[YOUR ASSIGNMENT]
Whenever a line of the data below holds the string "reduction", copy that line.

Source texts of formatted documents
========

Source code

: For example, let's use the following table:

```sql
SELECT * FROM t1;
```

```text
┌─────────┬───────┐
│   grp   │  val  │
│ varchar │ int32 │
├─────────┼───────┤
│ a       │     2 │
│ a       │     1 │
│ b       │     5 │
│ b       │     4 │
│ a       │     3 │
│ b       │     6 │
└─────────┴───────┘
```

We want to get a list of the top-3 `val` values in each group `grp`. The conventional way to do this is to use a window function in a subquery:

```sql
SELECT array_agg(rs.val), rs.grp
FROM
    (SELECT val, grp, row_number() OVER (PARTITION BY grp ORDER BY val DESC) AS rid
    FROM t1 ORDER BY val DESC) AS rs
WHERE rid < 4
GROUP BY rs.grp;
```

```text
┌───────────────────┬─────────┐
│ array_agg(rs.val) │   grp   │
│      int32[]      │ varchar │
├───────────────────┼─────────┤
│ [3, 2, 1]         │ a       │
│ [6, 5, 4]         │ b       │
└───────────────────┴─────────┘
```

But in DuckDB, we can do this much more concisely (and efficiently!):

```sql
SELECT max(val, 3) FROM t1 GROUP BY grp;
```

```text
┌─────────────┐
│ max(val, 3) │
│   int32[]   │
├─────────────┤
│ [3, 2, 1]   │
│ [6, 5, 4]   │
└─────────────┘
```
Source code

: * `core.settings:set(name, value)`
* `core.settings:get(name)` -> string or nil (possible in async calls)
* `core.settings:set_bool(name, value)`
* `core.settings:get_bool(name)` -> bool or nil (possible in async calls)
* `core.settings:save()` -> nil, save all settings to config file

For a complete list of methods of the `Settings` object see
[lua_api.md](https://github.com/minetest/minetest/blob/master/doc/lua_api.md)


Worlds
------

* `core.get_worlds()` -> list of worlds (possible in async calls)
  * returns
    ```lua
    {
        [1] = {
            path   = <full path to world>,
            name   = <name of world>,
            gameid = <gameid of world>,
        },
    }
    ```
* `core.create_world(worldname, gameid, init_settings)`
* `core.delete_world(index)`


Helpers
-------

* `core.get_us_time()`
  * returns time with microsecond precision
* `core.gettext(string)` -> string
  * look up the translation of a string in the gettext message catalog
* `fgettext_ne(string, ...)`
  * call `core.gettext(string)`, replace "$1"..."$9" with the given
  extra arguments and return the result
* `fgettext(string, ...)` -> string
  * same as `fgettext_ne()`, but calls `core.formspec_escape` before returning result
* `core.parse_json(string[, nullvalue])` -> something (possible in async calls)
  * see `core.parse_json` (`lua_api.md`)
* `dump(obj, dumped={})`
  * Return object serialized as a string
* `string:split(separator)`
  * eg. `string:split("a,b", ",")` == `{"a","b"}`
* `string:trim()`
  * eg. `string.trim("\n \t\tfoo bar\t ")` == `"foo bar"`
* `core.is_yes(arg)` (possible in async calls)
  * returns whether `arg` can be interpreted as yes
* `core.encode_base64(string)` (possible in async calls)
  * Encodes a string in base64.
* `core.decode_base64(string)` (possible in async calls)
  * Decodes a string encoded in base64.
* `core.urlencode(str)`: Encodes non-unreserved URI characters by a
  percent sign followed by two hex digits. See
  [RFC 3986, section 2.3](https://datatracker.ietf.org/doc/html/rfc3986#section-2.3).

========

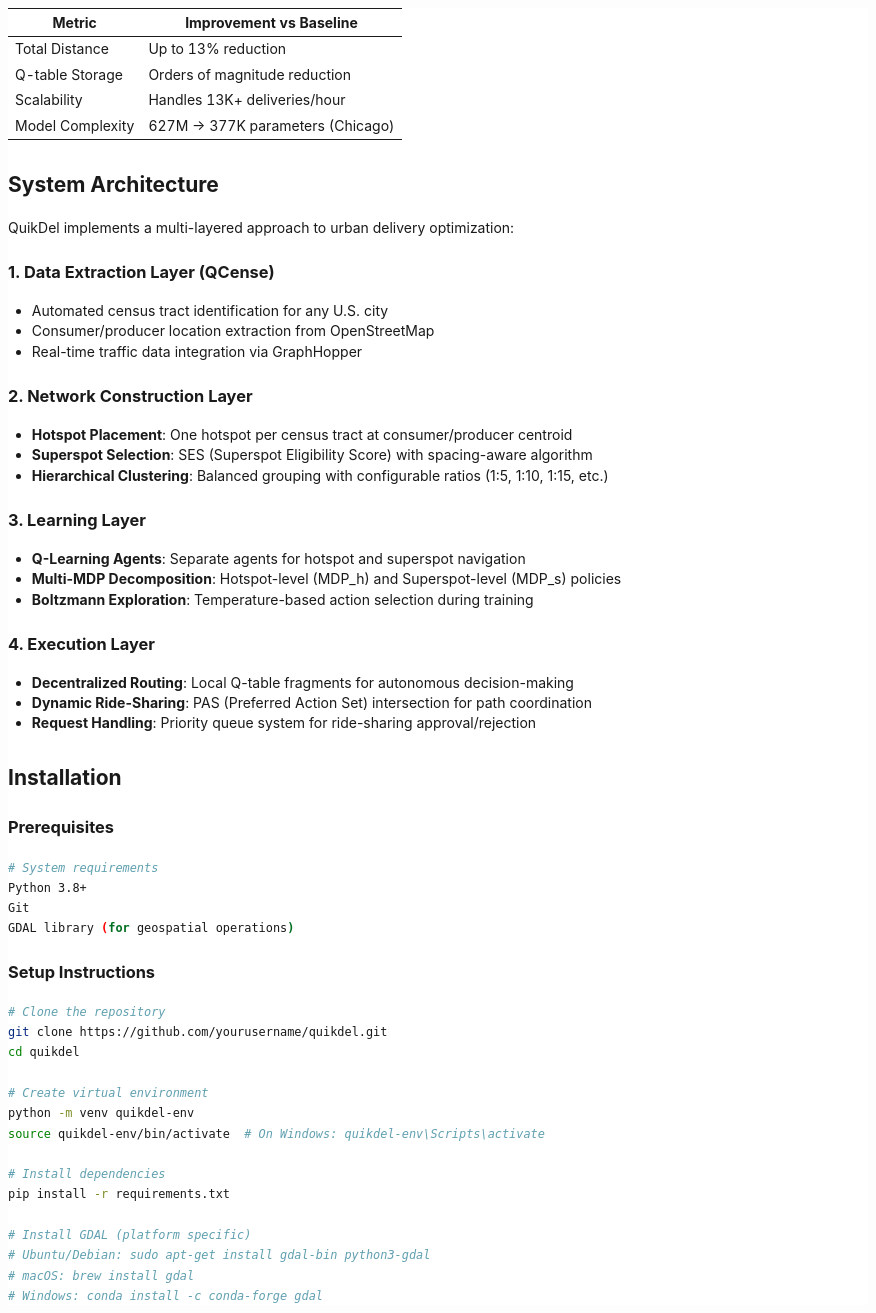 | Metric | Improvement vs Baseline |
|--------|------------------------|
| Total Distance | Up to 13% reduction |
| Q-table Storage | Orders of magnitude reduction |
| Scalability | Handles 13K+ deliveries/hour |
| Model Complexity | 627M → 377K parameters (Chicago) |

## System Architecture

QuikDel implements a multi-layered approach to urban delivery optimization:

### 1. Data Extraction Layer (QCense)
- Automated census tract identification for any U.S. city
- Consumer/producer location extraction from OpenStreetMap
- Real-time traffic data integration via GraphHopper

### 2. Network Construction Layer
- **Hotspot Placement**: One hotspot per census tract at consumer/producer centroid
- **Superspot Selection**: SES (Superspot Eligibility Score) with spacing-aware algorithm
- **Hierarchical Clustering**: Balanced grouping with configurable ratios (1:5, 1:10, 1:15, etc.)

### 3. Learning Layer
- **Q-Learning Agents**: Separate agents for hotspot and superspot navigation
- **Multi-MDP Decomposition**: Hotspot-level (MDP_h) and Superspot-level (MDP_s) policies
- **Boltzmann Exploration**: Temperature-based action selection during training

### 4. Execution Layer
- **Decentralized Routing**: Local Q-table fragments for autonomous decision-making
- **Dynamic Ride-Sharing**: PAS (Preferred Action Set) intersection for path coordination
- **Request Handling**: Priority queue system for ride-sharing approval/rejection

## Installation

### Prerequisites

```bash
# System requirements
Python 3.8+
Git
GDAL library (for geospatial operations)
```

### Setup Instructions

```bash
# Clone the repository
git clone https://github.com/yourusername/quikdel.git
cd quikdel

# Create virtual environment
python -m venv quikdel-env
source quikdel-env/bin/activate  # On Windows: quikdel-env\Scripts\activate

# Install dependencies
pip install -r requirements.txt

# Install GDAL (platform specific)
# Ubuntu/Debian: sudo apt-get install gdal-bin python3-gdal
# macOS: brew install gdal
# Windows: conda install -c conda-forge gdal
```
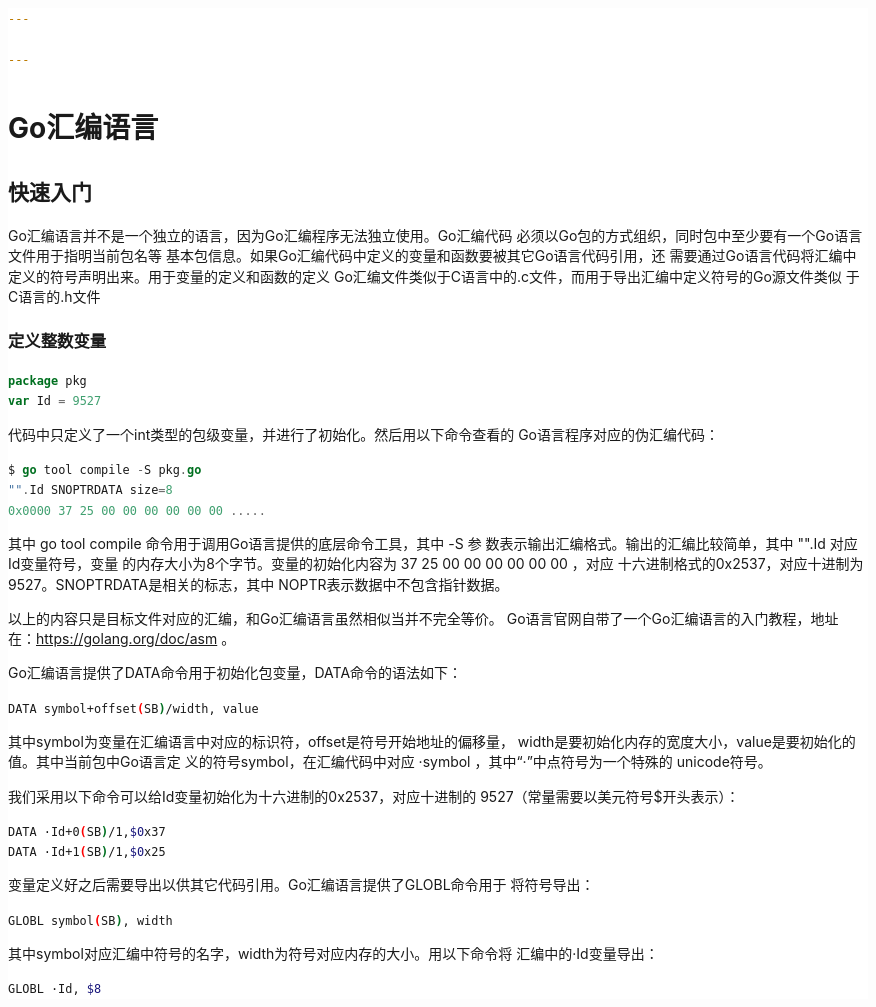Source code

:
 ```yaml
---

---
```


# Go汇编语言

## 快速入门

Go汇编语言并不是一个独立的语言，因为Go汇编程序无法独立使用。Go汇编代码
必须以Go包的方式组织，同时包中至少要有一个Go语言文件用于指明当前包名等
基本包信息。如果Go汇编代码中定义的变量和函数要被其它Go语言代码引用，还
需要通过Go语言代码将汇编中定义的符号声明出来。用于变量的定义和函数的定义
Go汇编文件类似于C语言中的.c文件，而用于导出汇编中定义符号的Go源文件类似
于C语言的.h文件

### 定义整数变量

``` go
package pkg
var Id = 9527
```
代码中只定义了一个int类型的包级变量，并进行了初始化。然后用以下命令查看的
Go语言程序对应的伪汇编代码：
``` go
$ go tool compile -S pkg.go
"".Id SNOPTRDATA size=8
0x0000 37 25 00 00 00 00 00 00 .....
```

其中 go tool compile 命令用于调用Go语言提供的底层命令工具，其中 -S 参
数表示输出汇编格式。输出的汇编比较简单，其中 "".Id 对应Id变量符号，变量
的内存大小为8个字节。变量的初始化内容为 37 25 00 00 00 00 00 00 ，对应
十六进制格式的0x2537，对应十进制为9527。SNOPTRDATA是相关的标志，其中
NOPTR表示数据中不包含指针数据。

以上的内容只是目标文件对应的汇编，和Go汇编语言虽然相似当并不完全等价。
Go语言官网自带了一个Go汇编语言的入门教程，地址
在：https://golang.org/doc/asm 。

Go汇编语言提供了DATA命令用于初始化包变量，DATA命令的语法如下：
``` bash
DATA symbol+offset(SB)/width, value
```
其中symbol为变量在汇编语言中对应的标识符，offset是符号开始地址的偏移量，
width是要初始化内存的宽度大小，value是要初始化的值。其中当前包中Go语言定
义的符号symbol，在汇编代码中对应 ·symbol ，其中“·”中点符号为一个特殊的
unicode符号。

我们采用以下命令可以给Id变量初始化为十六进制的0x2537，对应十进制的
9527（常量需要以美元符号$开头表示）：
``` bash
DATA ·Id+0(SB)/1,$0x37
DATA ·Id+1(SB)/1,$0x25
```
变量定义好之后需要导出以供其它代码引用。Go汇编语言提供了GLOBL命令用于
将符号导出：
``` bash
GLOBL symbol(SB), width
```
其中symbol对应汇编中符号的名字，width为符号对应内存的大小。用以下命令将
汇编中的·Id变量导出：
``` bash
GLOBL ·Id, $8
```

========

[RESULT OF THE EXERCISE]
| Total Distance | Up to 13% reduction |
| Q-table Storage | Orders of magnitude reduction |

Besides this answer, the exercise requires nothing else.